This cracks me up.
July 27, 2004, a friend invited Guru Raj to create a Google e-mail account. A recent graduate of the University of Virginia, Raj, then twenty-one, was watching the Democratic National Convention on a television in his parents’ basement, in Norcross, Georgia. The beta version of Gmail—available by invitation only—was less than four months old at the time, and largely unproved, but Raj’s U.V.A. e-mail account was set to expire in a few weeks, so he decided to give Gmail a try.
At first, Raj tried to create an address using his own name, but, remarkably, both gururaj@gmail.com and rajguru@gmail.com were already taken. So he tried the name of the young senator from Illinois who was giving the Democratic keynote address on TV. To his surprise, it worked, and, moments later, barackobama@gmail.com was quietly born. “I’m not some cute little Indian boy who grew up in America with political aspirations,” Raj, the first in his family to be born an American citizen, said recently. “I just thought it would be kind of funny to create an e-mail address based on a random senator whose name no one could spell.”
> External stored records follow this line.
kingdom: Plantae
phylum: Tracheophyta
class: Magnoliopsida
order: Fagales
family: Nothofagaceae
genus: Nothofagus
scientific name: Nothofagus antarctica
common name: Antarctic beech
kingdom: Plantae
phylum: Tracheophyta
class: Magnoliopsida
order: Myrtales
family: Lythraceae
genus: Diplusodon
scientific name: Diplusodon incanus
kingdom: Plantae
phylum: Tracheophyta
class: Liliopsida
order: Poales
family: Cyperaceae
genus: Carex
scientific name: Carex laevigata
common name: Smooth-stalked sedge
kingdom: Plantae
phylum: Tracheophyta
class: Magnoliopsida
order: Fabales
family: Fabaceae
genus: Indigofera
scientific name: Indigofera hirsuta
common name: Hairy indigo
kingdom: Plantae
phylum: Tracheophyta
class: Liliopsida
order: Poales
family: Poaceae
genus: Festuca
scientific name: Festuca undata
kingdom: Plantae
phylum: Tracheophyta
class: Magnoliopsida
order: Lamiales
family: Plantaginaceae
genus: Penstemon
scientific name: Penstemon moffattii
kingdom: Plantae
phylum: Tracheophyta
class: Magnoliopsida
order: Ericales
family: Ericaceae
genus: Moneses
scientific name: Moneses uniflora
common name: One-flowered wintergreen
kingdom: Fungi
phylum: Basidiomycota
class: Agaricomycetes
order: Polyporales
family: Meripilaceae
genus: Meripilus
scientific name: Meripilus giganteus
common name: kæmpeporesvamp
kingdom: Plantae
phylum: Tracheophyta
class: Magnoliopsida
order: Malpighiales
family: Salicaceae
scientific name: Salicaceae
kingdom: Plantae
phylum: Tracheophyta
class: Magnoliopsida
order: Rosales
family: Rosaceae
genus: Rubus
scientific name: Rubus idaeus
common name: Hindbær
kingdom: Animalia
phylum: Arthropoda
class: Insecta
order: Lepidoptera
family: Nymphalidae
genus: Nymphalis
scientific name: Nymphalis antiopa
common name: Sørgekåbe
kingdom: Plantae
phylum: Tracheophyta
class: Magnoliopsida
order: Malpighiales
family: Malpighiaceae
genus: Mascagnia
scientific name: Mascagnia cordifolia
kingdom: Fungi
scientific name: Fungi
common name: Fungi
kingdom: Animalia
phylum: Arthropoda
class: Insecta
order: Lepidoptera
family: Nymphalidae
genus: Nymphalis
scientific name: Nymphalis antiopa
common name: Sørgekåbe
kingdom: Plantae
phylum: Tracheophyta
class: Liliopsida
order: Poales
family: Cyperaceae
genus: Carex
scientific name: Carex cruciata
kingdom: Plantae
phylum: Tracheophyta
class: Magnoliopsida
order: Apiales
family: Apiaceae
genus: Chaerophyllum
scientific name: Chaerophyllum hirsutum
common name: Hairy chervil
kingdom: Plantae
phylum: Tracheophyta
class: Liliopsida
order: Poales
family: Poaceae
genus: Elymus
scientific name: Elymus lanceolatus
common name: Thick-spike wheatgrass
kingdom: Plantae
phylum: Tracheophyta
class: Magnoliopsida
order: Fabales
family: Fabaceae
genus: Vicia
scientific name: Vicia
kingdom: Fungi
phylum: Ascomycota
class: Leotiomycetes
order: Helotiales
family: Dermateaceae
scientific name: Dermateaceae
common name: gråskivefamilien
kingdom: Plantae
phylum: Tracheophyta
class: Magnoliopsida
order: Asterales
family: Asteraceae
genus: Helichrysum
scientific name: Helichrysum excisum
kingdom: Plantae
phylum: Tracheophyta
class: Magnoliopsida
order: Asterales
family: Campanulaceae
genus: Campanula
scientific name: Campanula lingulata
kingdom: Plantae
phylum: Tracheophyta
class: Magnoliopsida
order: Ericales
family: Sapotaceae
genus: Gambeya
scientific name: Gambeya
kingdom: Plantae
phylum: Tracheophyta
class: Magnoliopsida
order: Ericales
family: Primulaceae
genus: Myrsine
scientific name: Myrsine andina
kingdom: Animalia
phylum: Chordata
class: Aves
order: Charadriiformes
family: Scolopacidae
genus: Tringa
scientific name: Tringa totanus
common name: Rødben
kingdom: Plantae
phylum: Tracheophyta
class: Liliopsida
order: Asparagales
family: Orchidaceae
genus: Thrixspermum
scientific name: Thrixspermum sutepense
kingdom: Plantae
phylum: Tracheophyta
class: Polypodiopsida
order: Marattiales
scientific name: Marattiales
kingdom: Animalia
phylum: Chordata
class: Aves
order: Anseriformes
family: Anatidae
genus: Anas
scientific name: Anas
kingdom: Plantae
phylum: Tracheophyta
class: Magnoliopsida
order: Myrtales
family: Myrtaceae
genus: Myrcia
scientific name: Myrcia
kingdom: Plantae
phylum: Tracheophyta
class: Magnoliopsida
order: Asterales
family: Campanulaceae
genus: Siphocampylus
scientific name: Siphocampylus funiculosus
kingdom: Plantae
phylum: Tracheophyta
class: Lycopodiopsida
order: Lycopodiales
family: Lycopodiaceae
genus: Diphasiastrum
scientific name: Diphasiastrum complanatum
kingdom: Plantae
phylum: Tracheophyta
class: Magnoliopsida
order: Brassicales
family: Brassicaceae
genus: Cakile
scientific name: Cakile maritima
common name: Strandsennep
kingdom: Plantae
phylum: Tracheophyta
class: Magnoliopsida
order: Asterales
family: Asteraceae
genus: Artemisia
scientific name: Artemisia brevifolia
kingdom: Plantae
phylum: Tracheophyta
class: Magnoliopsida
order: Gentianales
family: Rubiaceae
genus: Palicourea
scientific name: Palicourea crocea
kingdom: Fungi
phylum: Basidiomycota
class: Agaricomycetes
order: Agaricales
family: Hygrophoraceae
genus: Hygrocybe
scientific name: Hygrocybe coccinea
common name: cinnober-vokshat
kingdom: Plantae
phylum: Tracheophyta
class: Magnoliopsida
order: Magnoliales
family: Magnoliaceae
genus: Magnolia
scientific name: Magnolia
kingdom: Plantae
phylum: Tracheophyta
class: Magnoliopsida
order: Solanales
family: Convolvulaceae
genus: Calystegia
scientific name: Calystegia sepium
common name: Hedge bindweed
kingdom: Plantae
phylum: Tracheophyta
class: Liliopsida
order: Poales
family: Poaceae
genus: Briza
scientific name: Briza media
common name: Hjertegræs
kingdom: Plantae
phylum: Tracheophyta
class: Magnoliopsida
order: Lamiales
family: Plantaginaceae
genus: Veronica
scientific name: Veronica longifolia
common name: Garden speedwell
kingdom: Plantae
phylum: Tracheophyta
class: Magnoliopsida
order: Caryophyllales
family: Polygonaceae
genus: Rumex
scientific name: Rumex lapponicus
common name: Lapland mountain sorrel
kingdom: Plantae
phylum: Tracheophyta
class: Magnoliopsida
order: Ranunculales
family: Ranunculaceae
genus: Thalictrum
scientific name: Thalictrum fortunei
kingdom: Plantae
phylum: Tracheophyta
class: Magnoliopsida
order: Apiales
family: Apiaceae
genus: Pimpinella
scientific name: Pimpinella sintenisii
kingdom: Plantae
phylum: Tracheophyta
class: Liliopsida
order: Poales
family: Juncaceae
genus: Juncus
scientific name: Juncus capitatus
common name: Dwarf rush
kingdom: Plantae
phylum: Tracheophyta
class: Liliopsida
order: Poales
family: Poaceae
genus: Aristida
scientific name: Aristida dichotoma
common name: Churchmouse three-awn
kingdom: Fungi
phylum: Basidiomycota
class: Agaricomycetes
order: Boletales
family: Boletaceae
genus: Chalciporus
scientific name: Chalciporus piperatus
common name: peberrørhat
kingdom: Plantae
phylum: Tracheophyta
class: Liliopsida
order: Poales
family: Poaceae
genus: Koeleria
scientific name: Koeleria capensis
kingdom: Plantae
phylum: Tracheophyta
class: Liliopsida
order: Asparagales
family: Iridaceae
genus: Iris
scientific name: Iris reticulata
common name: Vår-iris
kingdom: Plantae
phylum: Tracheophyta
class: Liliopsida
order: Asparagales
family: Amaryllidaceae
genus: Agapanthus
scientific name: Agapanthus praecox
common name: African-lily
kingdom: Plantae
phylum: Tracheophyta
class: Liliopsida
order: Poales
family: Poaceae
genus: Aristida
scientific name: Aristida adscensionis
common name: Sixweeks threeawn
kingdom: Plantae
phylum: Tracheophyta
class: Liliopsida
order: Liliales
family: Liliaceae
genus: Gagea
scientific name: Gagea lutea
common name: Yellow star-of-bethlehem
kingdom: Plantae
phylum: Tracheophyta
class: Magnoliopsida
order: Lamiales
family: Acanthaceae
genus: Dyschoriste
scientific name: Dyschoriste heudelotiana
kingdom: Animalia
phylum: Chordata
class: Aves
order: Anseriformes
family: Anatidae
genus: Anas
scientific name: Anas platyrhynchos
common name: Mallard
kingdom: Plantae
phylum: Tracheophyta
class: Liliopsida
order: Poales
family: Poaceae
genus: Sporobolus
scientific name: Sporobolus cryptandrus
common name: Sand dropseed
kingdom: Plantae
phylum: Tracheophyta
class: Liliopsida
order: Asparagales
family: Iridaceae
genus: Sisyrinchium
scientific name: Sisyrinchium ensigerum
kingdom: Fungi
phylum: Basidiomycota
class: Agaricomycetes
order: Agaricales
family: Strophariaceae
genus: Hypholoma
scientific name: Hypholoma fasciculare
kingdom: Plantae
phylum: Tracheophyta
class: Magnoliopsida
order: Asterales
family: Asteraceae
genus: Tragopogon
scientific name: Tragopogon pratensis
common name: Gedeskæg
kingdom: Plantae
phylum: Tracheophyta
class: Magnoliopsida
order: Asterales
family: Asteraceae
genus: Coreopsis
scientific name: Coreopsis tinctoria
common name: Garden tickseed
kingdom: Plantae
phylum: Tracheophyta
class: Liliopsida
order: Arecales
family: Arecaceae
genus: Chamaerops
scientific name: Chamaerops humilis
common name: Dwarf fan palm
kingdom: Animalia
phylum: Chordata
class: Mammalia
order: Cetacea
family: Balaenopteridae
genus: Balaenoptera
Over the next four years, as Gmail became the third most popular Webmail provider in the U.S. and Obama became a serious contender for the next President of the United States, Raj used the account for his personal e-mail. In the fall of 2006, he received, for the first time, a message intended for the Senator. By February, 2007, when Obama formally announced his candidacy, Raj was daily receiving dozens of misdirected notes from all over the world.
[Click to read more of Squatters: Obama’s In-box: The Talk of the Town: The New Yorker]
I’ll bet a lot of crazy stuff gets sent to that email address.